Bei Privatkauf – Ausschluss der Gewährleistungsrechte

  • Wenn die Gewährleistungsrechte ausgeschlossen wurden, dann können Sie kein Rückgaberecht geltend machen. Einem gewerblichen Händler ist ein solcher Gewährleistungsausschluss nicht möglich, ein Privatverkäufer kann jedoch davon Gebrauch machen .
  • Bei einem privat gekauften Fahrzeug haben Sie daher höchstwahrscheinlich die „Katze im Sack“ gekauft. Daher ist zu raten, dass Sie das Fahrzeug vor dem Kauf gründlich begutachten.
  • Sind die Gewährleistungsansprüche vorhanden, sollten Sie unbedingt die Frist für deren Geltendmachung beachten. Gem. § 438 Abs. 1 Nr. 3 BGB beträgt sie zwei Kalenderjahre.

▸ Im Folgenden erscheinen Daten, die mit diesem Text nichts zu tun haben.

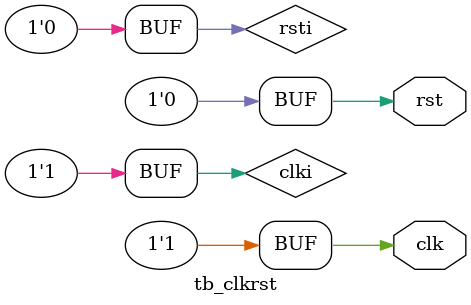
<source format=sv>

`resetall
`timescale 1ns/1ps
`default_nettype none

module tb_clkrst #(
    parameter PERIOD=10,
    parameter CLKQ=1.0,
    parameter RESET_CYCLES=5,
    parameter RESET_PHASE=0.4
) (
`ifndef VERILATOR
    output wire clk,
    output wire rst
`else
    input wire clk,
    input wire rst
`endif
);

`ifndef VERILATOR

localparam P2 = PERIOD/2.0;

// ensure clock starts without posedge @ time 0 to avoid race conditions
// also ensure the sim handles resets correctly by forcing clk to be invalid
// (1'bx) // @ time 0. this must not propogate after reset.
// first posedge will be @PERIOD ns
logic clki;
always begin
    #P2 clki = 0;
    #P2 clki = 1;
end
assign #CLKQ clk = clki;

logic rsti;
initial begin
    #(PERIOD*RESET_CYCLES - PERIOD*RESET_PHASE); // e.g. @46
    rsti = 1;
    #(PERIOD*RESET_CYCLES); // e.g. @96
    rsti = 0;
end
assign rst = rsti;

`endif // VERILATOR

endmodule
`resetall

</source>
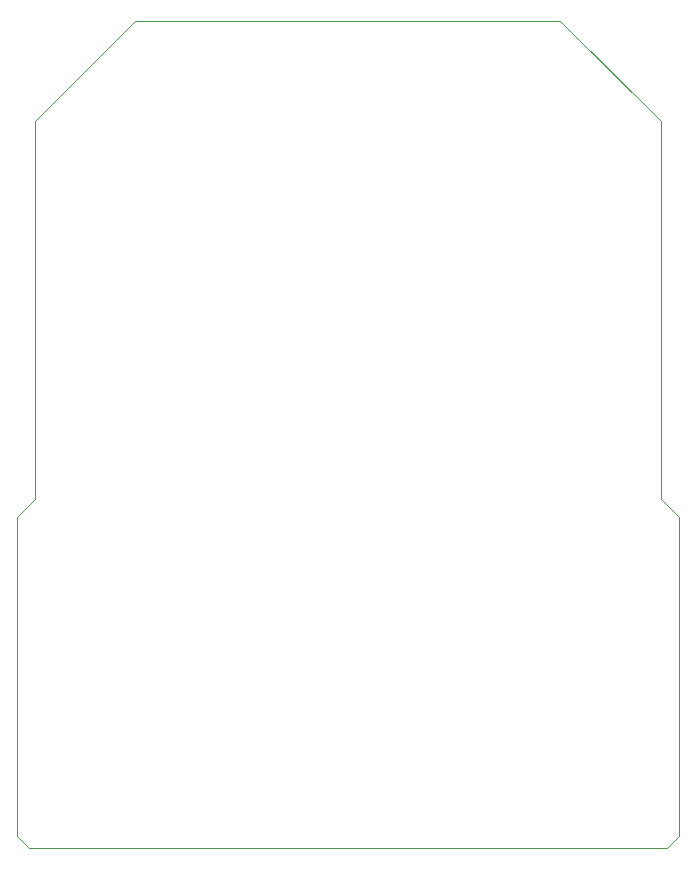
<source format=gbr>
%TF.GenerationSoftware,KiCad,Pcbnew,(6.0.7-1)-1*%
%TF.CreationDate,2022-12-18T15:37:26+01:00*%
%TF.ProjectId,overdrive,6f766572-6472-4697-9665-2e6b69636164,rev?*%
%TF.SameCoordinates,Original*%
%TF.FileFunction,Profile,NP*%
%FSLAX46Y46*%
G04 Gerber Fmt 4.6, Leading zero omitted, Abs format (unit mm)*
G04 Created by KiCad (PCBNEW (6.0.7-1)-1) date 2022-12-18 15:37:26*
%MOMM*%
%LPD*%
G01*
G04 APERTURE LIST*
%TA.AperFunction,Profile*%
%ADD10C,0.100000*%
%TD*%
G04 APERTURE END LIST*
D10*
X104500000Y-58500000D02*
X104500000Y-90500000D01*
X106000000Y-92000000D01*
X106000000Y-119000000D01*
X105000000Y-120000000D01*
X51000000Y-120000000D01*
X50000000Y-119000000D01*
X50000000Y-92000000D01*
X51500000Y-90500000D01*
X51500000Y-58500000D01*
X60000000Y-50000000D01*
X96000000Y-50000000D01*
X104500000Y-58500000D01*
M02*

</source>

  • Wenn der Verkäufer den Mangel bewusst verschwiegen haben sollte, tritt etwas anderes in Kraft. Dann gilt die gewöhnliche Verjährungsfrist, die sich auf 30 Jahre beläuft . Im Zweifel müssten Sie, den verschwiegenen Mangel beweisen können, was sich in der Praxis meist als kompliziert herausstellen dürfte.

Bei einem privaten Fahrzeugkauf gilt es darauf zu achten, ob die Gewährleistungsrechte ausgeschlossen sind oder nicht. Im letzteren Fall sollten Sie das Fahrzeug gründlich inspizieren, bevor Sie sich für den Fahrzeugkauf entscheiden.